Poor memory and concentration.

Depression, anxiety, and insomnia.

What if she gets bigger boobs, but loses her hair, struggles to breathe, is permanently shattered & depressed?

It's a serious operation and she needs to know the cons as well as the pros.

Siameasy · 23/06/2021 22:53

Going against most posters here but it’s pure vanity - why buy into the idea that oh yes there is “something wrong” with her boobs? There isn’t. I was an A cup at that age. Boob jobs weren’t commonplace then and I’m extremely relieved they weren’t.

TheOrigRights · 23/06/2021 22:53

while all my friends are complaining about theirs.
I would do it again in a heartbeat

Your friendship group must be very different to mine!

CorianderBee · 23/06/2021 22:55

Make sure she knows everything.

Boob jobs need replacing usually every 10 years. So that's thousands to pay every decade or so. Even when you have young kids. If you don't have the money the NHS will remove but not replace.

Make sure she knows about the safest implant options.
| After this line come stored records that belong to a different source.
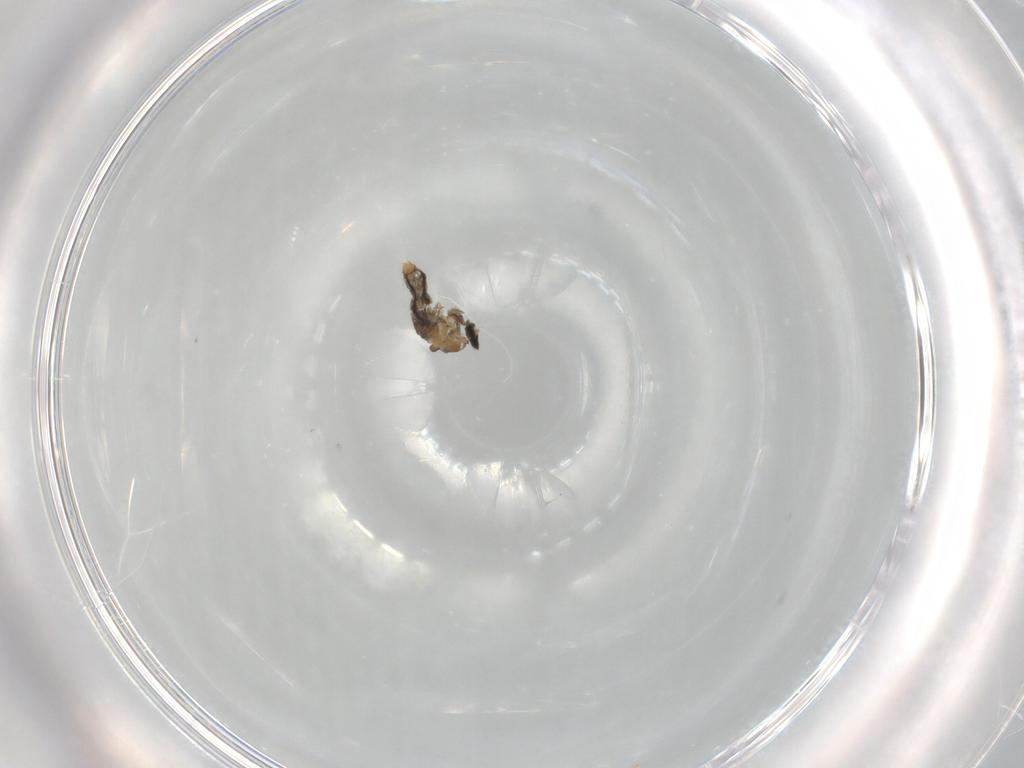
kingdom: Animalia
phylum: Arthropoda
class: Insecta
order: Diptera
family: Cecidomyiidae
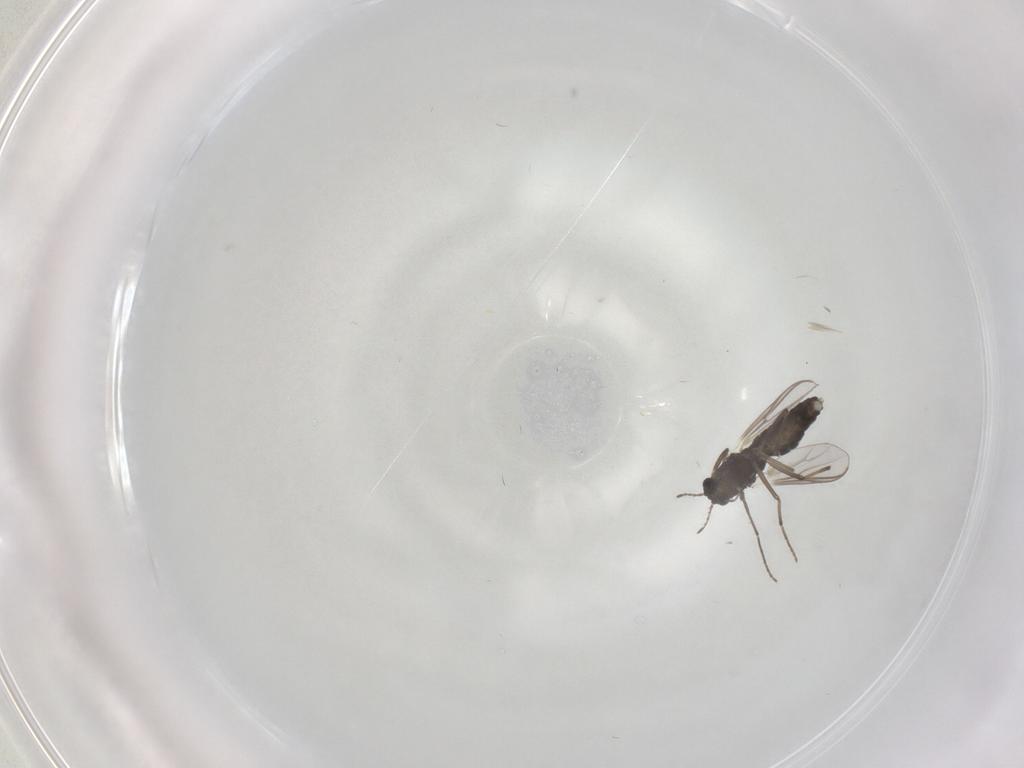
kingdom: Animalia
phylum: Arthropoda
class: Insecta
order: Diptera
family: Chironomidae
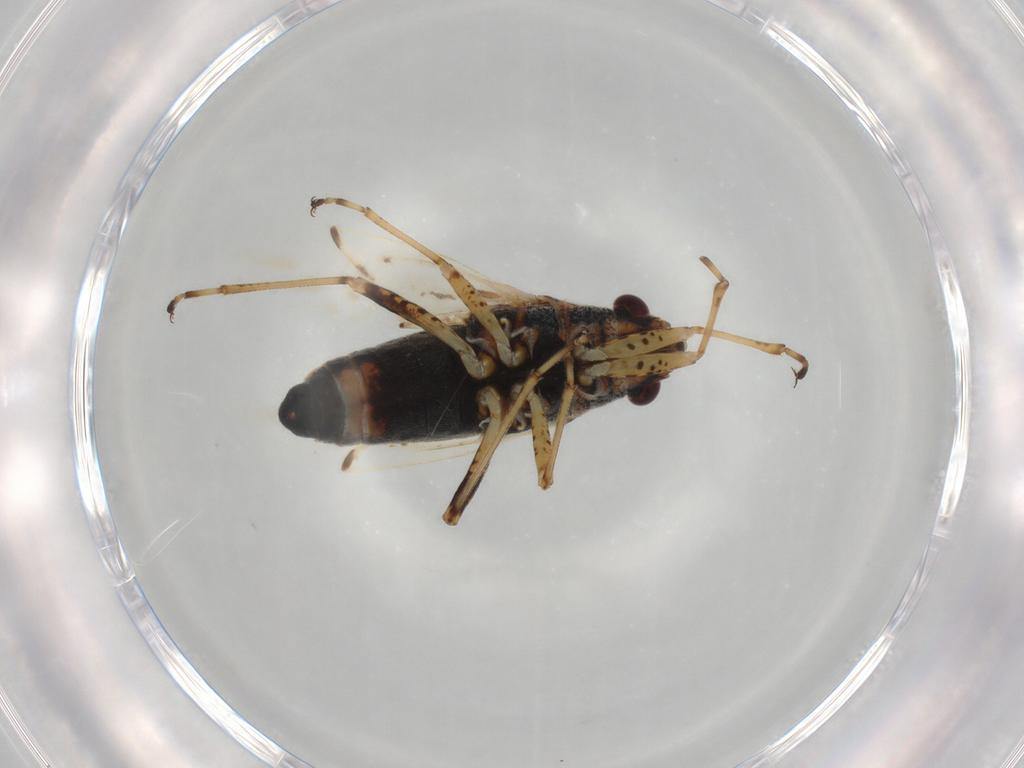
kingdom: Animalia
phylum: Arthropoda
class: Insecta
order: Hemiptera
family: Lygaeidae
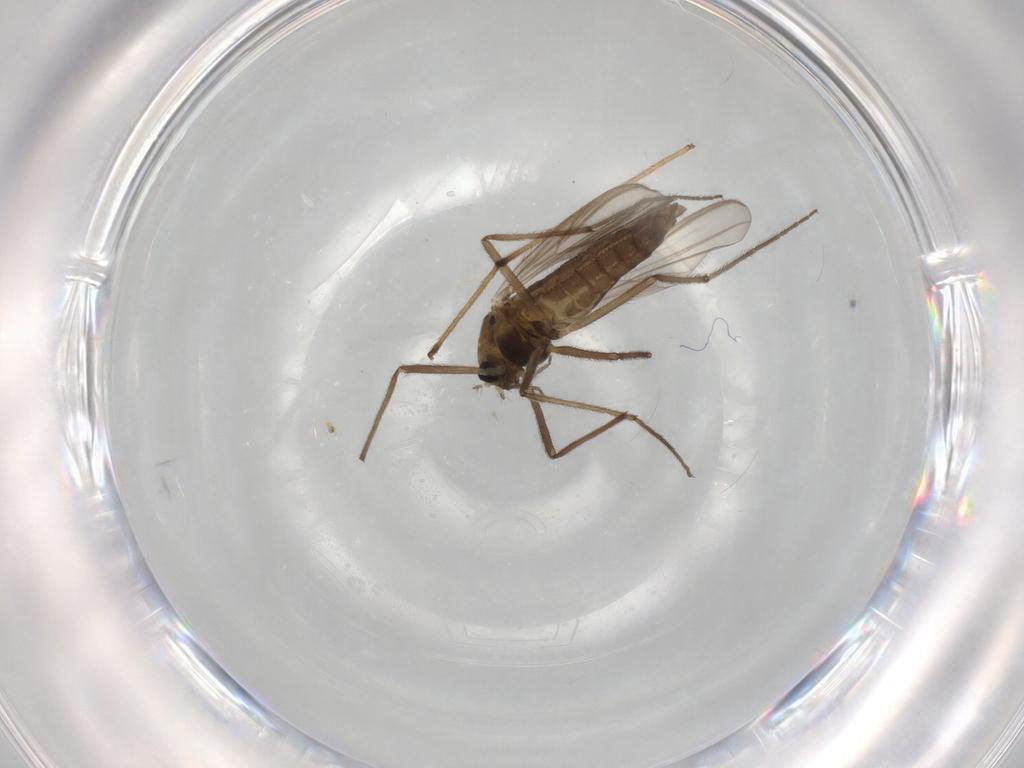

Silicone v saline. That she knows which ones are shown to cause cancer or rupture.

The risks of surgery and infection afterwards. The recovery time. That she looks at the difficult healing and possibility of big scars and even death.

If she knows all of the information then it's up to her if it will make her happy.

DO NOT let her fly to Turkey etc for a cheaper job. Make sure it's in the U.K. and with a reputable surgeon.

MilduraS · 23/06/2021 22:56

I had a boob job at 21 and don't regret it but I'm glad I was living in France at the time. The surgeons tend to do much more conservative boob jobs. When I suggested going a little bigger my surgeon pointed out that I'd have a hard time finding clothes that would fit me well, it would look unnatural and a host of other reasons not to go bigger. I'm glad I listened and now I'm 34 I love that nobody knows I've had it done unless I tell them. I was really really flat chested but didn't have the willowy figure that normally goes with it.

Funfortheroad · 23/06/2021 23:00

@belimoo

This thread is so depressing. I cannot believe the replies.

This is major surgery with lots of potential complications and is certain to impact for the rest of her life in terms of repeat surgeries and other issues.

And for what? Why does she want this? Because our society makes her think that being as sexy as possible is her main goal in life and worth risking her health for. Not to mention spending a load of money on it.

And if she doesn't do it you can guarantee she'll still have no shortage of suitors because men actually aren't that picky when it comes down to it.

I'm not meaning to criticise your daughter or anyone else who goes down this path but I just wish we lived in a world where this was seen as the madness it is.

Agree 100%.

This should be about supporting your daughter to love and appreciate her body, not stuff it full of plastic to conform to porny norms.

And to people that say 'nobody can tell' - yes we can. It's just that nobody says 'Hey, I can tell your boobs are fake'.